Having a baby changes us in ways that we cannot even know until it actually happens.  And each baby or babies brings new emotions, choices, and reactions that we cannot anticipate or deal with until we are in it.  I only wish that you had, for one moment, realized that all of the men and women in the Maternity Ward at Lennox Hill Hospital were experiencing at least slightly similar emotions and reactions to your own and thought of that before you denied access and removed people from their families and their children.  I can't imagine that if the roles had been reversed and Mr. Coulon had tried to deny you or your family access to your newborn that you would have taken it lying down, so to speak.

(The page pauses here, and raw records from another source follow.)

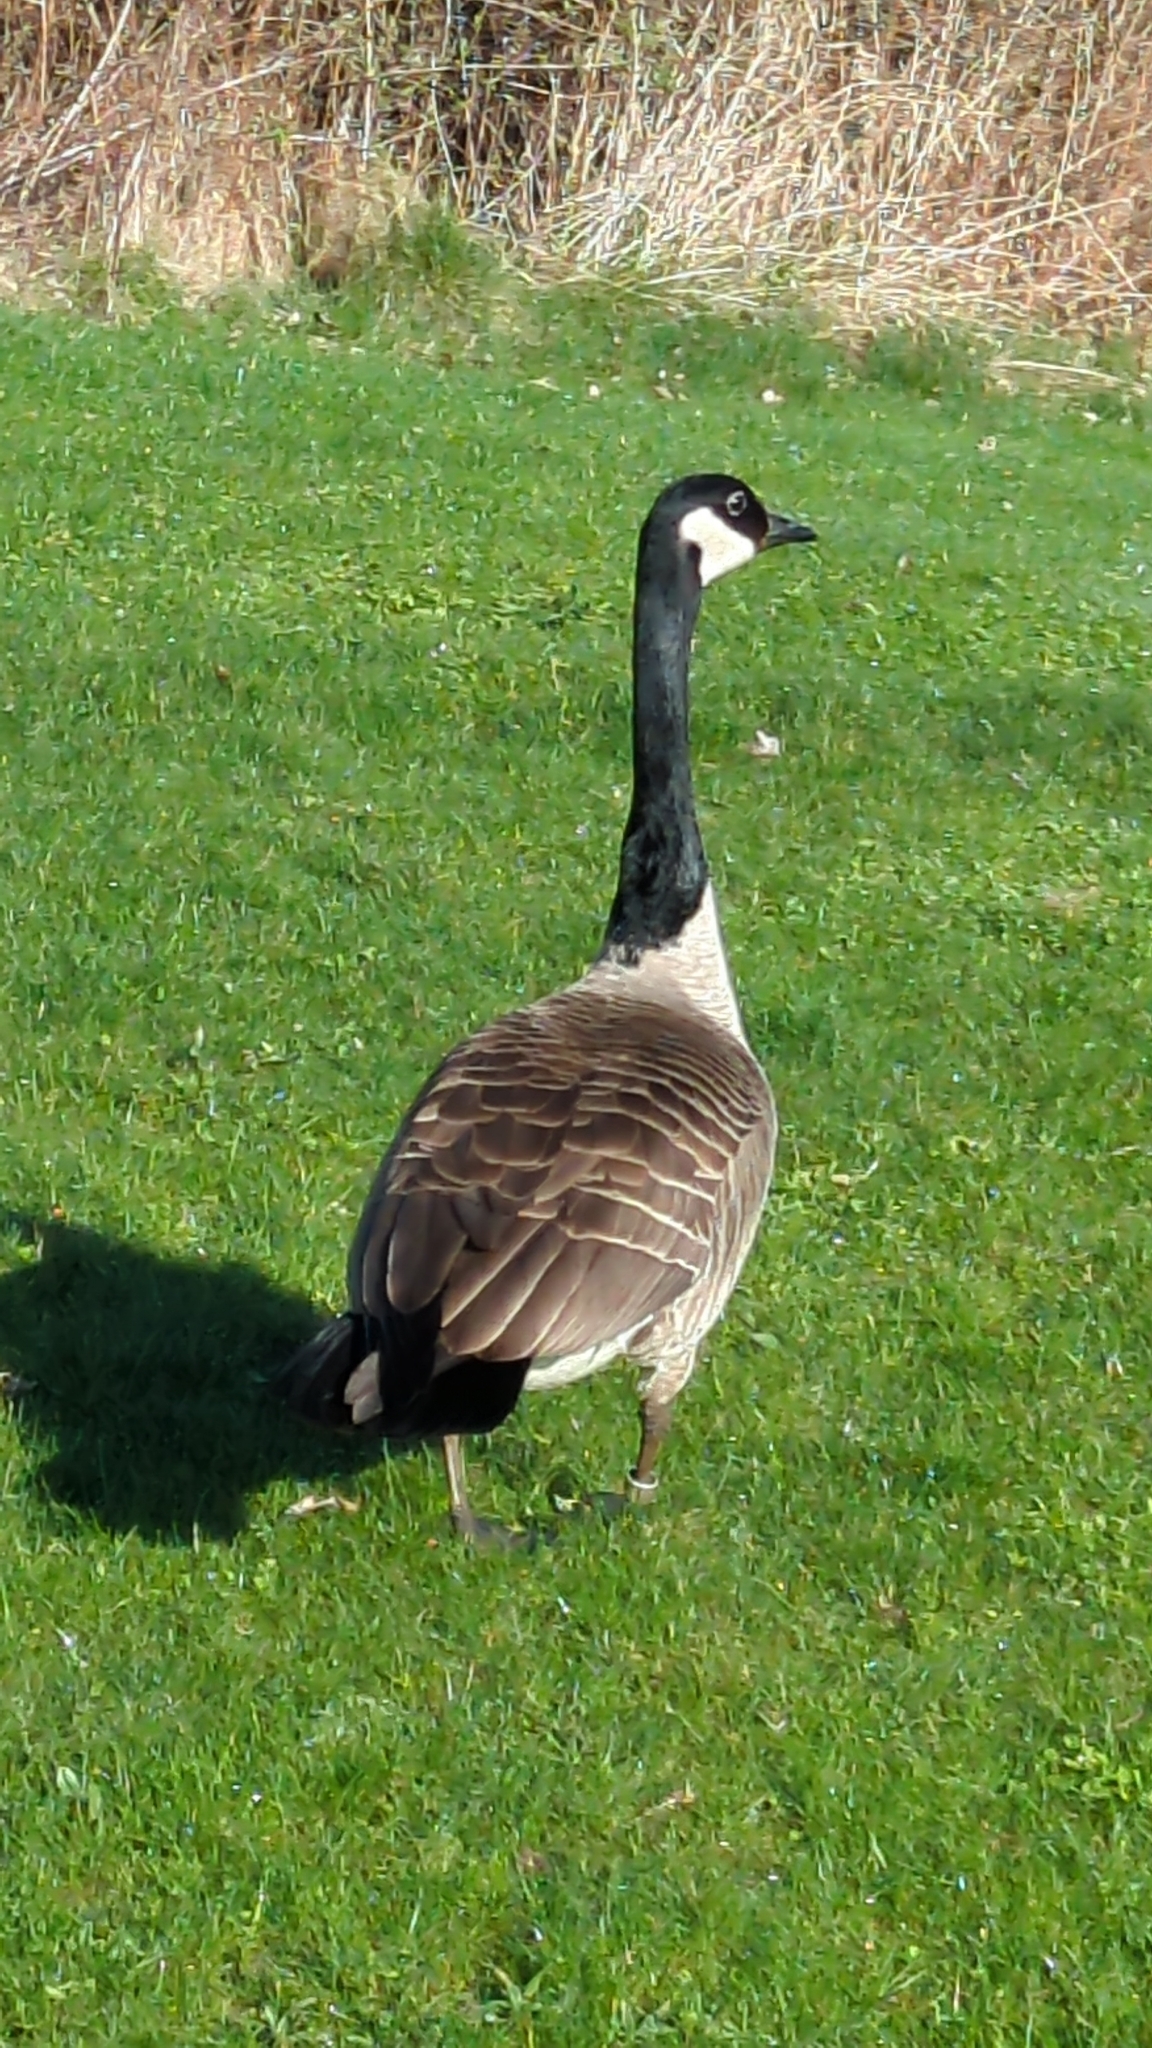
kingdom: Animalia
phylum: Chordata
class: Aves
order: Anseriformes
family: Anatidae
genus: Branta
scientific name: Branta canadensis
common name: Canada goose
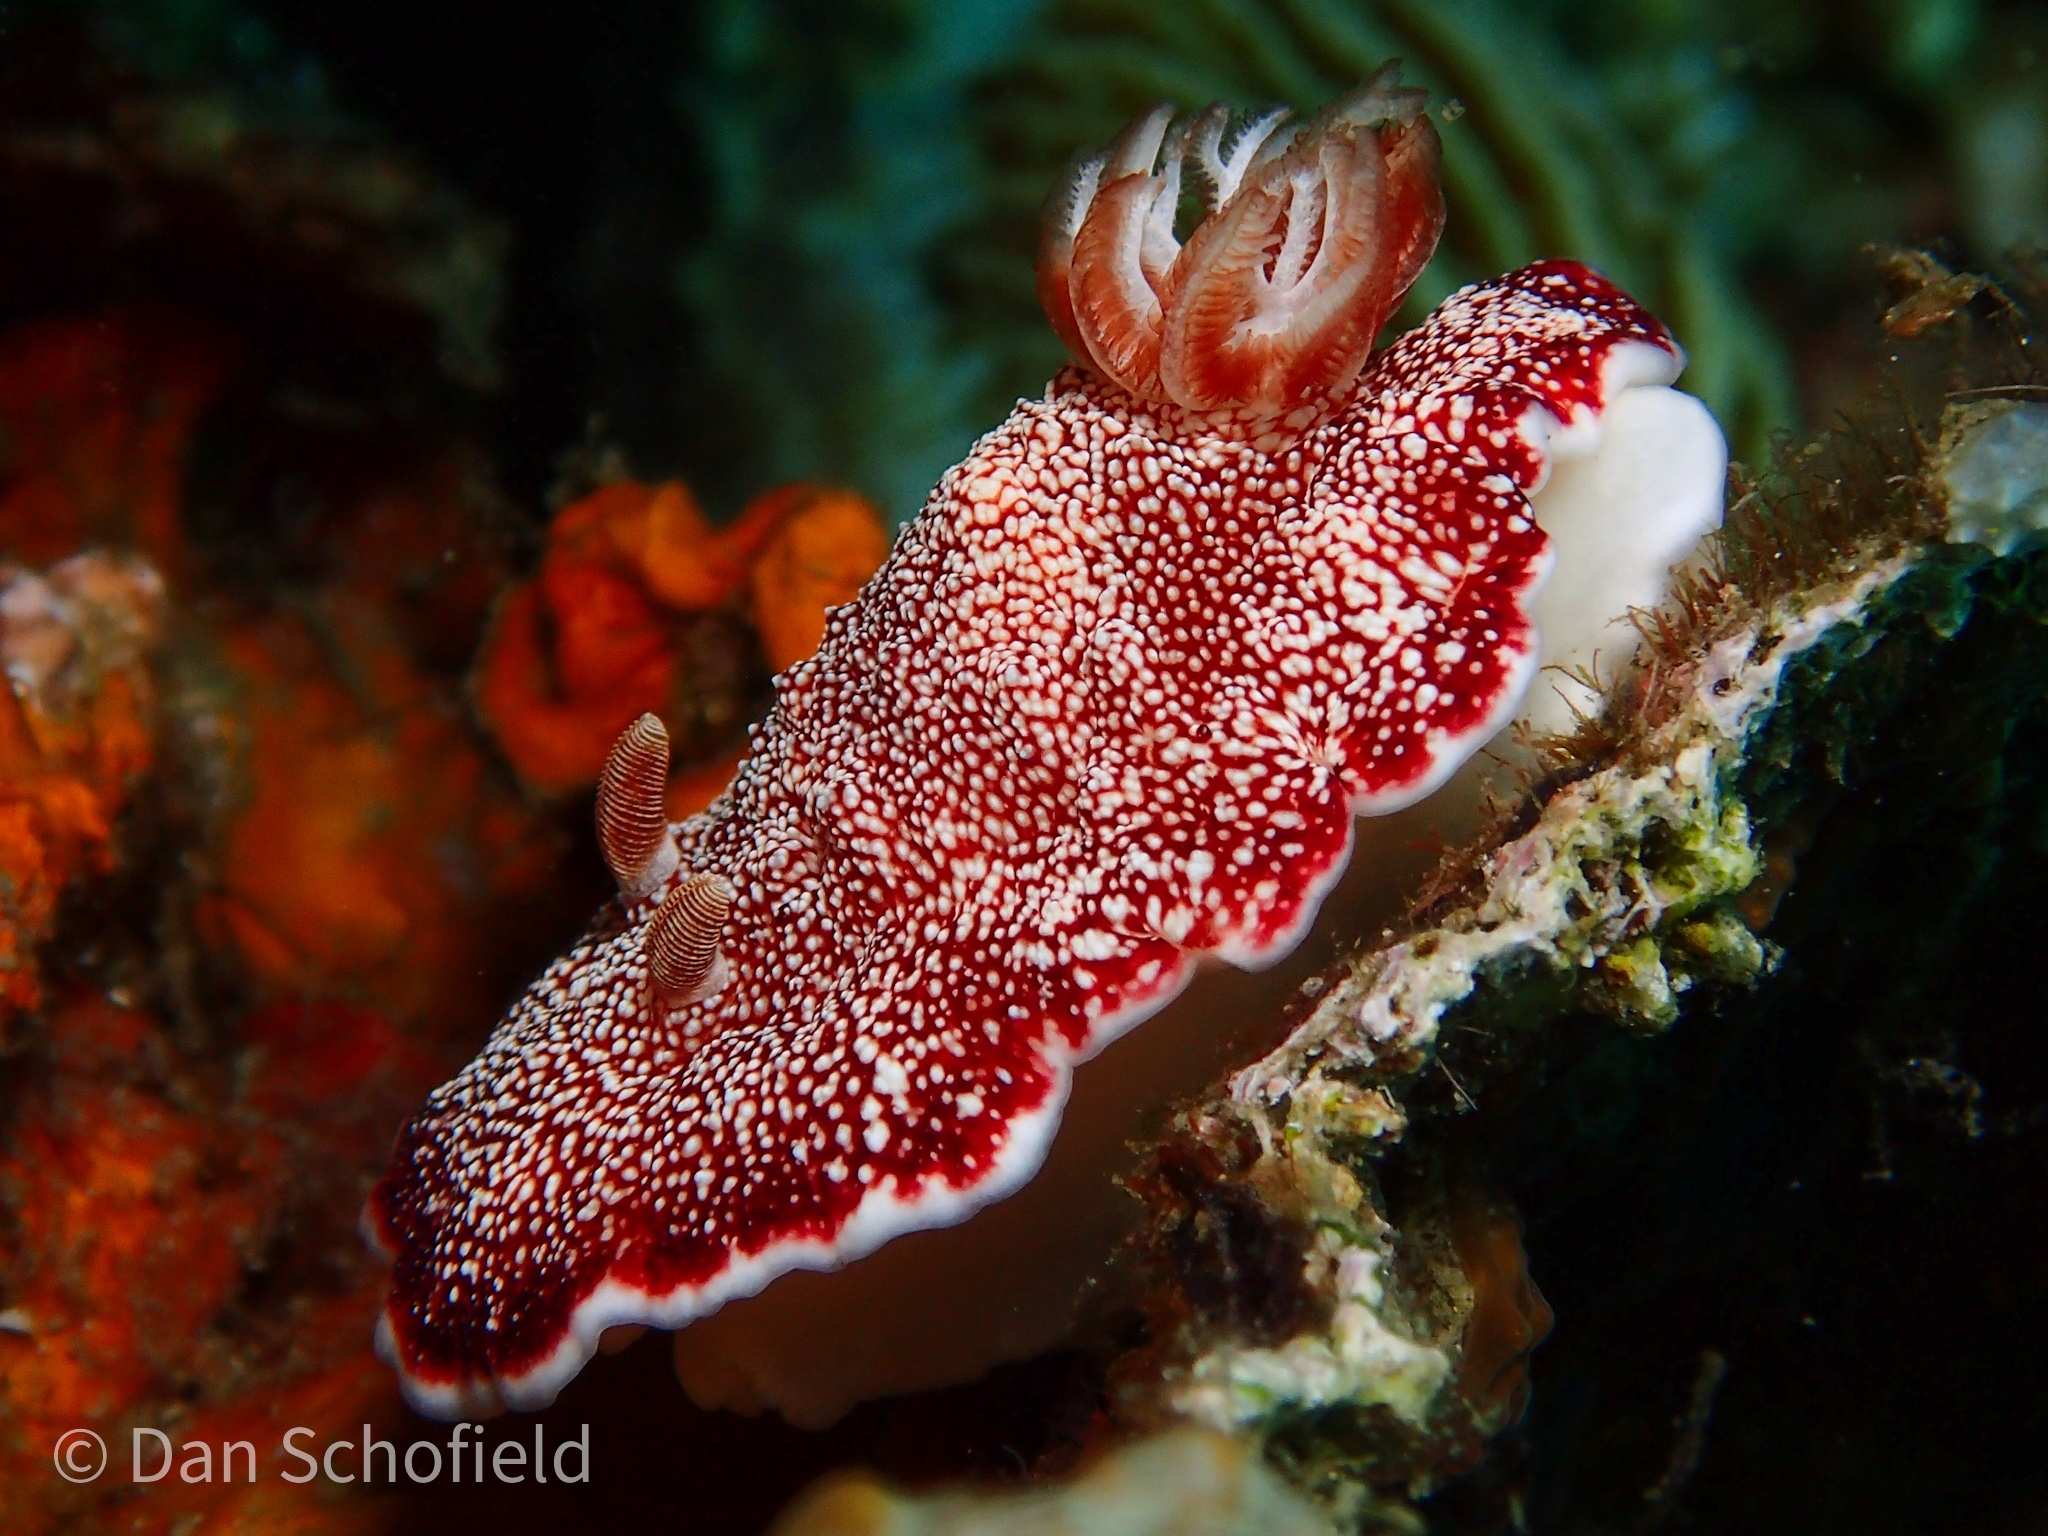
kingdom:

So, Beyonce, congratulations on your new bundle of joy.  May she bring you and your family every ounce of happiness and unexpected joy that you could ever want.  And may she also bring you the understanding that while she is the center of your universe, you are not the center of the universe.

Sincerely,

Me

2 comments:

Kate said...

You're much more charitable than I'd be when discussing this. I wouldn't be able to avoid calling Beyonce the other kind of "B". BTW, can you send me the link to the article you read? TY!

Anonymous said...

KUDOS.....What a great letter, I could NOT have said it better !!